Eventually, Goldhaber-Gordon said, the team hopes to build devices with more and more islands, so they can simulate larger and larger lattices of atoms, capturing the essential behaviors of real materials.
However, they first hope to improve the design of their dual-island device. One goal is to reduce the size of the metal islands, which could allow them to work better at available temperatures: high-end ultra-low-temperature “coolers” can reach temperatures of up to fifty degrees above absolute zero, but that’s barely cold enough for the experiment the researchers just completed . Another is to develop a more reliable process for creating islands than dripping molten bits of metal onto a semiconductor.

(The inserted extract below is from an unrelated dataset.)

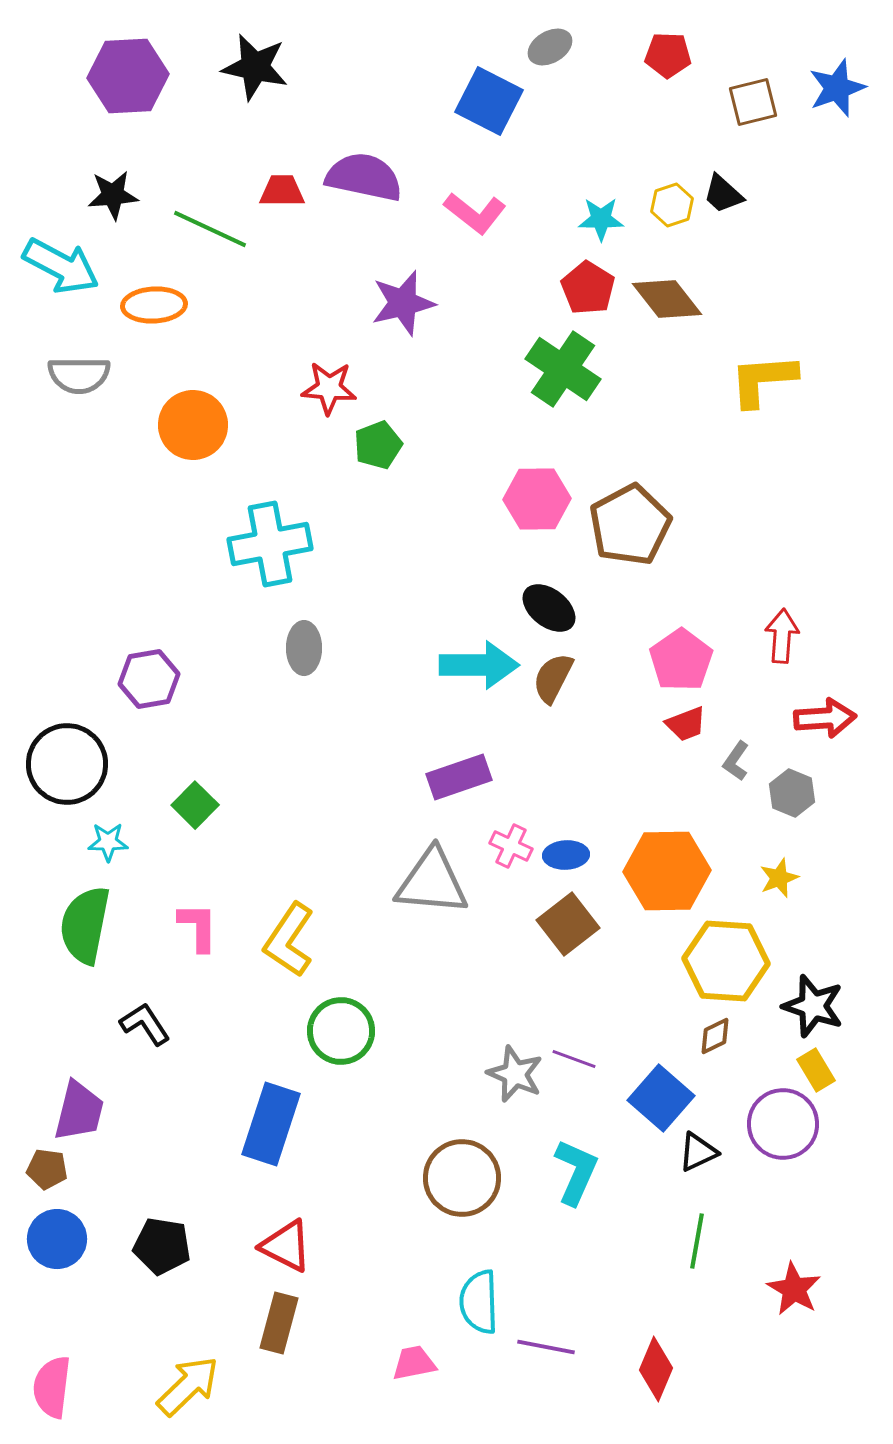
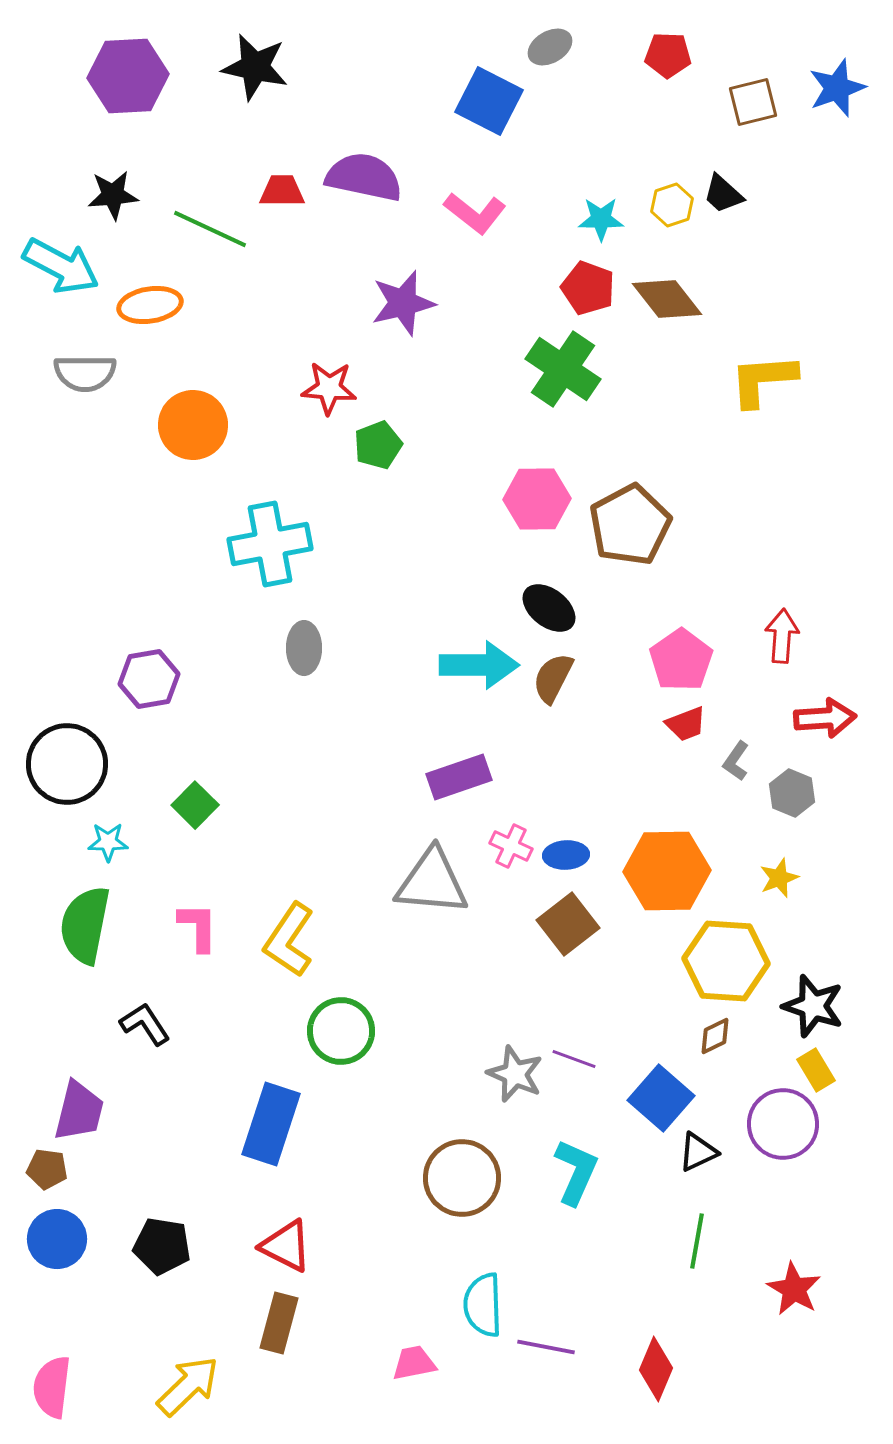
red pentagon at (588, 288): rotated 12 degrees counterclockwise
orange ellipse at (154, 305): moved 4 px left; rotated 6 degrees counterclockwise
gray semicircle at (79, 375): moved 6 px right, 2 px up
cyan semicircle at (479, 1302): moved 4 px right, 3 px down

But once such hurdles are cleared, the researchers believe, their work could lay the groundwork for significant advances in physics’ understanding of certain types of superconductors and perhaps even more exotic physics, such as hypothetical quantum states that mimic particles with only a fraction of the charge of an electron.
“One thing David and I share is an appreciation for the fact that doing such an experiment is even possible,” Pouse said, and for the future, “I’m certainly excited.”
The research was primarily funded by the DOE Office of Science, with early stage support from the Gordon and Betty Moore Foundation.